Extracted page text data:
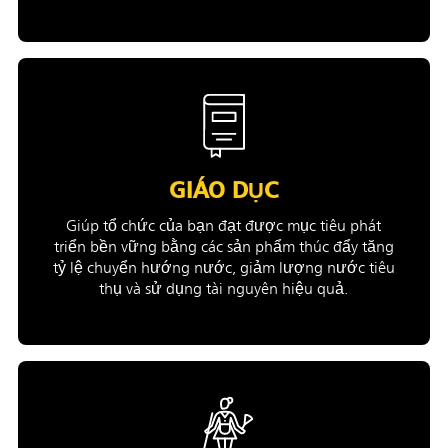
GIÁO DỤC
Giúp tổ chức của bạn đạt được mục tiêu phát
triển bền vững bằng các sản phẩm thúc đẩy tăng
tỷ lệ chuyển hướng nước, giảm lượng nước tiêu
thụ và sử dụng tài nguyên hiệu quả.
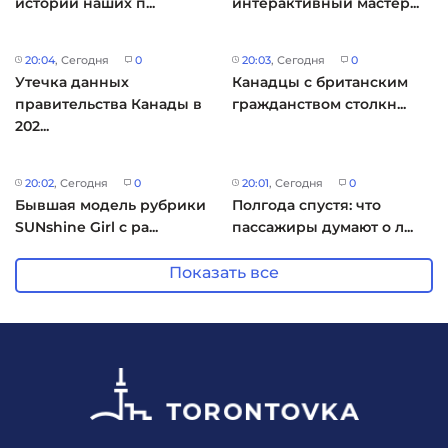
истории наших п...
интерактивный мастер...
20:04
, Сегодня
0
20:03
, Сегодня
0
Утечка данных
Канадцы с британским
правительства Канады в
гражданством столкн...
202...
20:02
, Сегодня
0
20:01
, Сегодня
0
Бывшая модель рубрики
Полгода спустя: что
SUNshine Girl с ра...
пассажиры думают о л...
Показать все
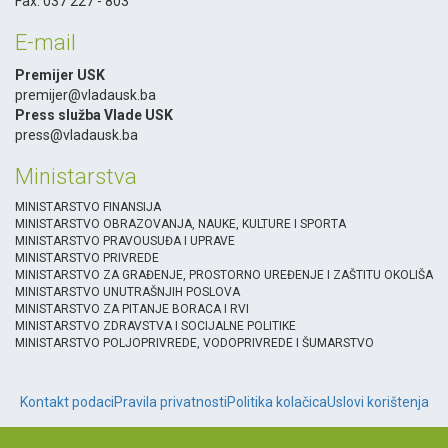
Fax: 037 227 - 803
E-mail
Premijer USK
premijer@vladausk.ba
Press služba Vlade USK
press@vladausk.ba
Ministarstva
MINISTARSTVO FINANSIJA
MINISTARSTVO OBRAZOVANJA, NAUKE, KULTURE I SPORTA
MINISTARSTVO PRAVOUSUĐA I UPRAVE
MINISTARSTVO PRIVREDE
MINISTARSTVO ZA GRAĐENJE, PROSTORNO UREĐENJE I ZAŠTITU OKOLIŠA
MINISTARSTVO UNUTRAŠNJIH POSLOVA
MINISTARSTVO ZA PITANJE BORACA I RVI
MINISTARSTVO ZDRAVSTVA I SOCIJALNE POLITIKE
MINISTARSTVO POLJOPRIVREDE, VODOPRIVREDE I ŠUMARSTVO
Kontakt podaci
Pravila privatnosti
Politika kolačica
Uslovi korištenja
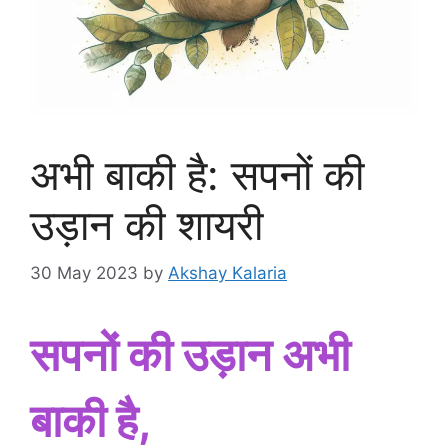
अभी बाकी है: सपनों की
उड़ान की शायरी
30 May 2023
by
Akshay Kalaria
सपनों की उड़ान अभी
बाकी है,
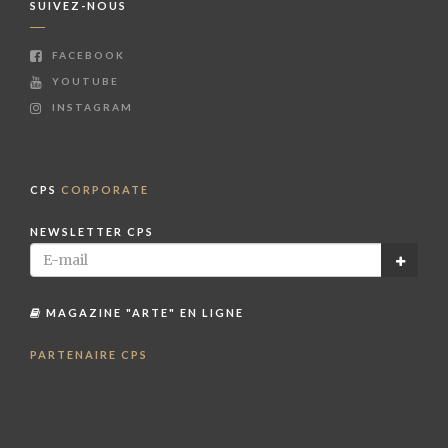
SUIVEZ-NOUS
FACEBOOK
YOUTUBE
INSTAGRAM
CPS
CORPORATE
NEWSLETTER CPS
MAGAZINE "ARTE" EN LIGNE
PARTENAIRE CPS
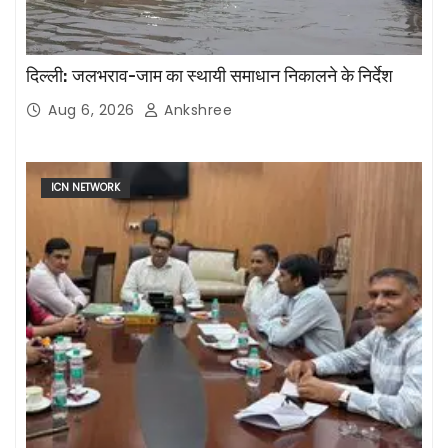
दिल्ली: जलभराव-जाम का स्थायी समाधान निकालने के निर्देश
Aug 6, 2026
Ankshree
ICN NETWORK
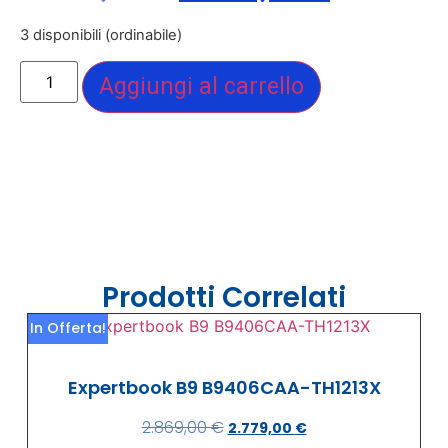
3 disponibili (ordinabile)
Aggiungi al carrello
Prodotti Correlati
In Offerta!
Expertbook B9 B9406CAA-TH1213X
2.869,00
€
2.779,00
€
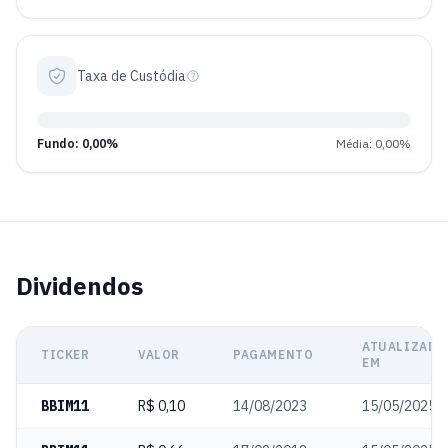
Taxa de Custódia
Fundo: 0,00%
Média: 0,00%
Dividendos
ATUALIZADO
TICKER
VALOR
PAGAMENTO
EM
BBIM11
R$ 0,10
14/08/2023
15/05/2025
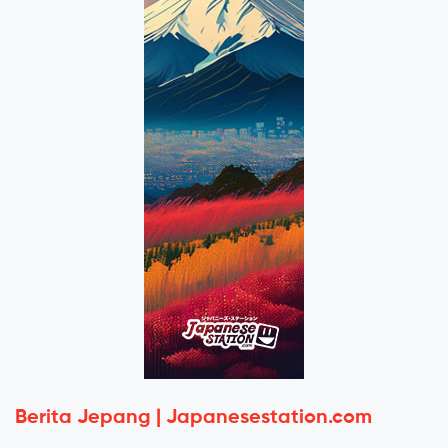
Berita Jepang | Japanesestation.com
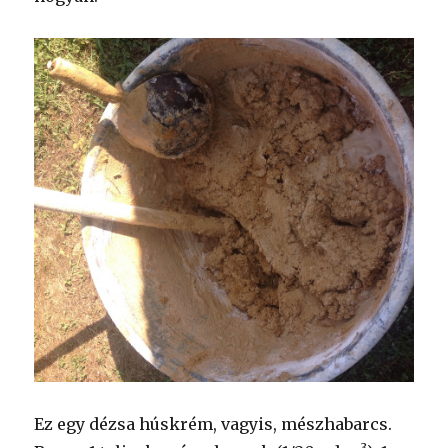
Ez egy dézsa húskrém, vagyis, mészhabarcs.
3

What to produce: Write every entry out again exactly, dropping the pictures.

Expected answer:
GIÁO DỤC
Giúp tổ chức của bạn đạt được mục tiêu phát
triển bền vững bằng các sản phẩm thúc đẩy tăng
tỷ lệ chuyển hướng nước, giảm lượng nước tiêu
thụ và sử dụng tài nguyên hiệu quả.
истории наших п...
интерактивный мастер...
20:04
, Сегодня
0
20:03
, Сегодня
0
Утечка данных
Канадцы с британским
правительства Канады в
гражданством столкн...
202...
20:02
, Сегодня
0
20:01
, Сегодня
0
Бывшая модель рубрики
Полгода спустя: что
SUNshine Girl с ра...
пассажиры думают о л...
Показать все
Fax: 037 227 - 803
E-mail
Premijer USK
premijer@vladausk.ba
Press služba Vlade USK
press@vladausk.ba
Ministarstva
MINISTARSTVO FINANSIJA
MINISTARSTVO OBRAZOVANJA, NAUKE, KULTURE I SPORTA
MINISTARSTVO PRAVOUSUĐA I UPRAVE
MINISTARSTVO PRIVREDE
MINISTARSTVO ZA GRAĐENJE, PROSTORNO UREĐENJE I ZAŠTITU OKOLIŠA
MINISTARSTVO UNUTRAŠNJIH POSLOVA
MINISTARSTVO ZA PITANJE BORACA I RVI
MINISTARSTVO ZDRAVSTVA I SOCIJALNE POLITIKE
MINISTARSTVO POLJOPRIVREDE, VODOPRIVREDE I ŠUMARSTVO
Kontakt podaci
Pravila privatnosti
Politika kolačica
Uslovi korištenja
अभी बाकी है: सपनों की
उड़ान की शायरी
30 May 2023
by
Akshay Kalaria
सपनों की उड़ान अभी
बाकी है,
SUIVEZ-NOUS
FACEBOOK
YOUTUBE
INSTAGRAM
CPS
CORPORATE
NEWSLETTER CPS
MAGAZINE "ARTE" EN LIGNE
PARTENAIRE CPS
दिल्ली: जलभराव-जाम का स्थायी समाधान निकालने के निर्देश
Aug 6, 2026
Ankshree
ICN NETWORK
3 disponibili (ordinabile)
Aggiungi al carrello
Prodotti Correlati
In Offerta!
Expertbook B9 B9406CAA-TH1213X
2.869,00
€
2.779,00
€
Taxa de Custódia
Fundo: 0,00%
Média: 0,00%
Dividendos
ATUALIZADO
TICKER
VALOR
PAGAMENTO
EM
BBIM11
R$ 0,10
14/08/2023
15/05/2025
Berita Jepang | Japanesestation.com
Ez egy dézsa húskrém, vagyis, mészhabarcs.
3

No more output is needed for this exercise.